Investors are rushing to buy these before the Stocks and Shares ISA deadline. Should we join in?

Investors are rushing to buy these before the Stocks and Shares ISA deadline. Should we join in?


Calendar showing the date of 5th April on desk in a house

Image source: Getty Images

We’re in the final days before the 5 April ISA deadline, and investors are adding some of the UK’s most popular companies to their Stocks and Shares ISAs. But there’s one important point to note. We don’t need to rush any stock purchase decisions before the end of the week.

No, the ISA deadline is simply the last day we can contribute cash up to the 2025-26 annual limit of £20,000. Then once it’s in our accounts, we can take our time to decide what we want to buy with it. There’s no deadline on making our actual investment decisions

But we might be able to get some guidance by seeing what people have been buying in March. And the latest update from interactive investor shows a few of my favourite stocks among the 10 most popular. Two of them are on my shortlist, and their share prices have had very different five-year journeys.

Bank on a rebound

NatWest Group (LSE: NWG) is one, up 150% over the past five years. But at the time of writing, NatWest shares are down 23% since their 52-week high in early February. So while the FTSE 100 itself might not have crashed — that means a fall of 20% or more — the NatWest share price has.

It’s Iran, oil, inflation, and all of the rest of the fallouts threatened by the Middle East conflict. Things like that always hit the financial sector, because it underlies just about everything. But to me, the NatWest valuation still looked cheap even after that storming five-year gain, let alone after its recent fall.

NatWest is on a forward price-to-earnings (P/E) ratio of only 7.7 now — around half the Footsie long-term average. And the share price fall has pushed the forecast dividend yield up to 6%.

Now, the dividend isn’t guaranteed. And I can see a volatile time ahead for this one and other financial stocks. But is it one to consider buying on the dips, and holding in a Stocks and Shares ISA for the long term? I think so.

Build for the long term

It would be nice to be able to say Taylor Wimpey (LSE: TW.) is coming down from a strong five-year run too. But the truth is we’ve had year after year of events conspiring against the housebuilding industry.

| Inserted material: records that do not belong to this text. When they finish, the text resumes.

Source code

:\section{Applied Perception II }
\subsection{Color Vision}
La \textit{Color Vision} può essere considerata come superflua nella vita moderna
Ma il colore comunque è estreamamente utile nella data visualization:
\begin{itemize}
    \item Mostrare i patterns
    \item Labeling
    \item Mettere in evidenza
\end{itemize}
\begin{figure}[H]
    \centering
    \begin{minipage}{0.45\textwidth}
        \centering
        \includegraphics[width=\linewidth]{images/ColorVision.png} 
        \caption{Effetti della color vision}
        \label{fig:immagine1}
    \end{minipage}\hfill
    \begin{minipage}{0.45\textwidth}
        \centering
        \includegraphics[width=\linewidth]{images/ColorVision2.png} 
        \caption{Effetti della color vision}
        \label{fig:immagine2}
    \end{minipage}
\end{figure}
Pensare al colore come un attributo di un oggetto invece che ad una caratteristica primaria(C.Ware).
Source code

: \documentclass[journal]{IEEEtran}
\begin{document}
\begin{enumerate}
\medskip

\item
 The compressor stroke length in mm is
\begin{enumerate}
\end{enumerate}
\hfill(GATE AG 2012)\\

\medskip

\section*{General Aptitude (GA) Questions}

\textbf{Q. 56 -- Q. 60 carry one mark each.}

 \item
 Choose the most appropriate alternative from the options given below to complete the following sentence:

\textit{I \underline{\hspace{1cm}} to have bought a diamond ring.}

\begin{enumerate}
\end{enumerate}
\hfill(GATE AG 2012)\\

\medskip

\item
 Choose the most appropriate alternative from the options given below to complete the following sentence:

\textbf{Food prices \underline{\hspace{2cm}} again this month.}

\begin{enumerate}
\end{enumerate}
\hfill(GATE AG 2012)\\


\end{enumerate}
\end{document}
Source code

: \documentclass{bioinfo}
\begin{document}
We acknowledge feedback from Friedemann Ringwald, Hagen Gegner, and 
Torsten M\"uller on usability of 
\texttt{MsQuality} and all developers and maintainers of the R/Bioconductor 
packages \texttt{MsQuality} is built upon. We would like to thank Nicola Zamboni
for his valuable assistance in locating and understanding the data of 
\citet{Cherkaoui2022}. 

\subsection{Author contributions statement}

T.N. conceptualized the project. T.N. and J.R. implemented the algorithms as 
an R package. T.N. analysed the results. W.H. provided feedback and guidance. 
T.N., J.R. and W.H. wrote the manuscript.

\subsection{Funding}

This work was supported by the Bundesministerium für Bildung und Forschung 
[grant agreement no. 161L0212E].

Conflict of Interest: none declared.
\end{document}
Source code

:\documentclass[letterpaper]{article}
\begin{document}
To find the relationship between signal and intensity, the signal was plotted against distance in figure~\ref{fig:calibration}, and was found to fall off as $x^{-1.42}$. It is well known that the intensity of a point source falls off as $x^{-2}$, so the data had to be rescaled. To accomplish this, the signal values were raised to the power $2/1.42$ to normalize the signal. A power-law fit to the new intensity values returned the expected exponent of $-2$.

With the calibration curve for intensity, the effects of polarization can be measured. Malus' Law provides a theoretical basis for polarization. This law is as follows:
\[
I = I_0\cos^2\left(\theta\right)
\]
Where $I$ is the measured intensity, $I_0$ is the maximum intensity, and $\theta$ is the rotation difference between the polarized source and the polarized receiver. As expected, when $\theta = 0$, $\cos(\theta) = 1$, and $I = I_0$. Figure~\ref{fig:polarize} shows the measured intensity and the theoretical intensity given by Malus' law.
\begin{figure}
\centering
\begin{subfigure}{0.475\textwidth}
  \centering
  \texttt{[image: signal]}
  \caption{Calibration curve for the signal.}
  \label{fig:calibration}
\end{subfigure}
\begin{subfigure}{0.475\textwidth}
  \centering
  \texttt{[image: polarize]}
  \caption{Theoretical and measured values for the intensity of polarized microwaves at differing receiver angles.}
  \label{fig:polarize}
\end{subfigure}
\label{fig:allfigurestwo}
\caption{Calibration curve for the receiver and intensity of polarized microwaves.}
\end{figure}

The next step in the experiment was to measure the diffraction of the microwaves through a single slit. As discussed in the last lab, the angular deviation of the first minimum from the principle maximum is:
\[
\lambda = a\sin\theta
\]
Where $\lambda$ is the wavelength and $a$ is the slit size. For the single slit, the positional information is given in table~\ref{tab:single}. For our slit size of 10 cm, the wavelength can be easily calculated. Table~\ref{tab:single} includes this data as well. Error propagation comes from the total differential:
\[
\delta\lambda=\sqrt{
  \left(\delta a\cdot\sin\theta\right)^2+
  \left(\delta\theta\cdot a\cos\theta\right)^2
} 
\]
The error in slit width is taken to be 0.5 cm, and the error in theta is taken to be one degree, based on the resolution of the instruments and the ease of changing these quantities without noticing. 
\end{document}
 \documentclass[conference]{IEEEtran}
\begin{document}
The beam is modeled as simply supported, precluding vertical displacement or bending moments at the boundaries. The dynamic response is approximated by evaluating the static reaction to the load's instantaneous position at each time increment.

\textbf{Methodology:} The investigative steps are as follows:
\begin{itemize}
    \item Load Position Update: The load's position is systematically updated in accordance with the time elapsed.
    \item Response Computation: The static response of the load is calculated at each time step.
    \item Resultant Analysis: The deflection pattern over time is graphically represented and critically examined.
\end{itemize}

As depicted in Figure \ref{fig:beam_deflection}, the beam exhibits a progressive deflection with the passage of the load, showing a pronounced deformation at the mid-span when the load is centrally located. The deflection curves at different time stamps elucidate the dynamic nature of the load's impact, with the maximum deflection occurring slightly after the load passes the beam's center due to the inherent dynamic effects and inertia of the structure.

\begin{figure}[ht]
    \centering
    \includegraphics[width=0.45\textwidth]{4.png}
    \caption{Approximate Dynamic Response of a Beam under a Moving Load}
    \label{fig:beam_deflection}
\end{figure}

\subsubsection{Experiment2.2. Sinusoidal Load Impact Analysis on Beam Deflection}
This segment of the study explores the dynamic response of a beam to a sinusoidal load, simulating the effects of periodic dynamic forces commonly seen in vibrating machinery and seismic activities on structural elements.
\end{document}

And just when inflation was seriously starting to soften and further interest rate cuts were on the cards… well, fellow builder Bellway perhaps said it best.

With its 24 March results, we heard: “The ongoing conflict in the Middle East heightens the risk of both inflationary cost pressures and an impact to customer demand, and we have already seen volatility return to the mortgage market.”

So, yes, there are some short-term threats, once again, to companies like Taylor Wimpey. But the long-term UK need for new housing isn’t going away… even if it has been stretching even long-term investors’ patience in the past decade and more.

And the — admittedly not guaranteed — forecast dividend yield is up at 8.8% now. Keep taking the cash while waiting for better times? Taylor Wimpey has got to be worth considering too.